[What the task asks] In the material below, swap every "Gnome" for "GNOME" and give the lines back otherwise unchanged. Leave the picture out of your answer.

◇ ◇ ◇ ◇ ◇

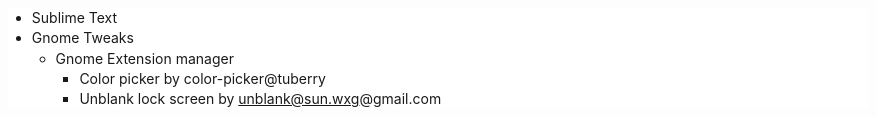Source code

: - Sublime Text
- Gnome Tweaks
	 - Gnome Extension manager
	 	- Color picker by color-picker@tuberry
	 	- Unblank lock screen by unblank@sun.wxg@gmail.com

◇ ◇ ◇ ◇ ◇

[Response to the task]
Source code

: - Sublime Text
- GNOME Tweaks
	 - GNOME Extension manager
	 	- Color picker by color-picker@tuberry
	 	- Unblank lock screen by unblank@sun.wxg@gmail.com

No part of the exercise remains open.